Unicode support

Wed Sep 22 16:37:30 UTC 1999

> -----Original Message-----
> From: MIME :rowledge at interval.com > Sent: Wednesday, September 22, 1999 12:01 PM
> To: squeak at cs.uiuc.edu
> Subject: Re: Unicode support
> > > On Tue 21 Sep, Andrew C. Greenberg wrote:
> > > A newbie recently asked how to compute the equivalent of:
> > > 	word 4 of line 7
> > > and
> > > 	set word 4 of line 7 to "foobar"
> I haven't been tracking this discussion too thoroughly, but > the above point
> filtered through even though I haven't yet been caffeinated > this morning.
> My claim is that the above sorts of action have nothing to do > with String.
> Strings do not have lines, nor even words. Paragraphs (or just maybe
> FormattedSentences) have lines and words. A String is just a > long list of
> characters.

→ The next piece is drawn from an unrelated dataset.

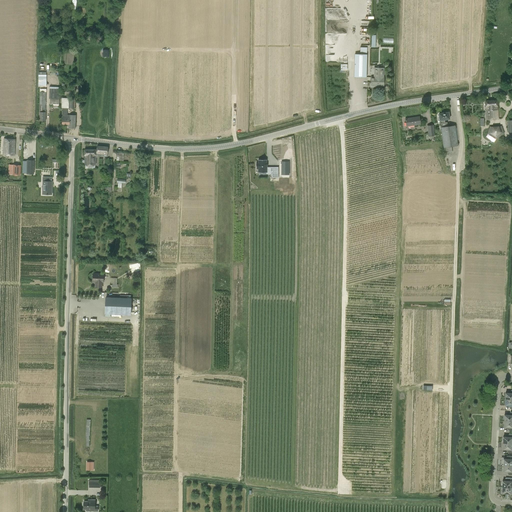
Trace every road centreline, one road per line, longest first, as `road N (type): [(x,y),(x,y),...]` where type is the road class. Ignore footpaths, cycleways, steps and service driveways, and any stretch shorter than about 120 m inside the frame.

Linebreaks, words etc only have meaning once the string is
> formatted as part of a larger document-like concept.

This makes sense to me.  However, there exist certain underlying operations that may be performed on strings to facilitate such computations that may well be string-like.  I raised this example to investigate what those underlying operations are or should be (beyond the obvious single-character and substring reads and writes).  Should indexing be a part of the protocol?  Searching?  (that is, beyond the general collection facilities)?  How about tokenizing with respect to certain delimiters (or predicates) and related operations?

While I agree that "words" per se, are a semantic or syntactic notion not inherent in the mere linear aggregation of characters; perhaps less structure-imposing operations, such as the tokenizing operations are appropriate?